Parts of the scientific community have accepted the description of an insect species based solely on a series of high-resolution photographs. Stephen A. Marshall from the University of Guelph, Canada, and Neal Evenhuis from the Bishop Museum, Hawaii have used photographic evidence, published in a peer-reviewed journal, of what they are stating to be a new species of fly.
The reason why photographs should be considered, the authors of the research maintain, is because of the difficulty in obtaining permits to collect in many parts of the world.

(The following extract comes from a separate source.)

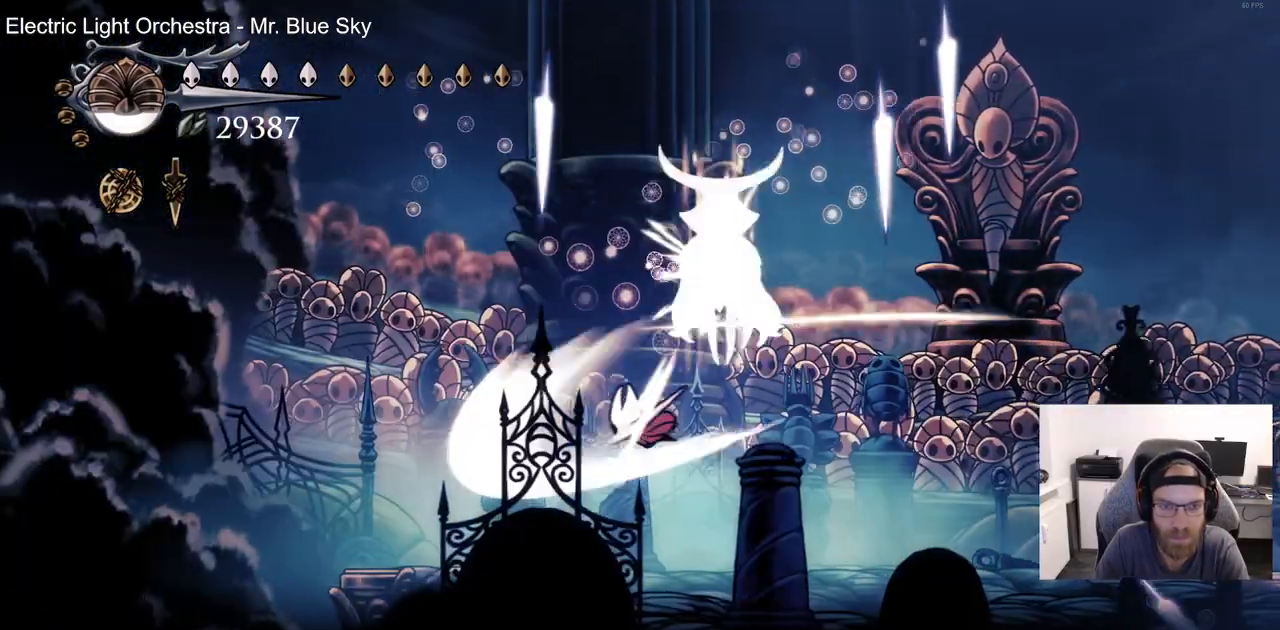
{"buttons": ["SQUARE"], "left_stick": "center", "right_stick": "center"}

In light of this, they put forward a new fly species which is called Marleyimyia xylocopae. The fly is said to be large in size, resembling the carpenter bee. Whether this approach leads to further acceptability of photographs in lieu of captured specimens remains to be seen.
The research, along with the photographs, is published in the journal ZooKeys. The associated paper is titled β€œNew species without dead bodies: a case for photo-based descriptions, illustrated by a striking new species of Marleyimyia Hesse (Diptera, Bombyliidae) from South Africa.”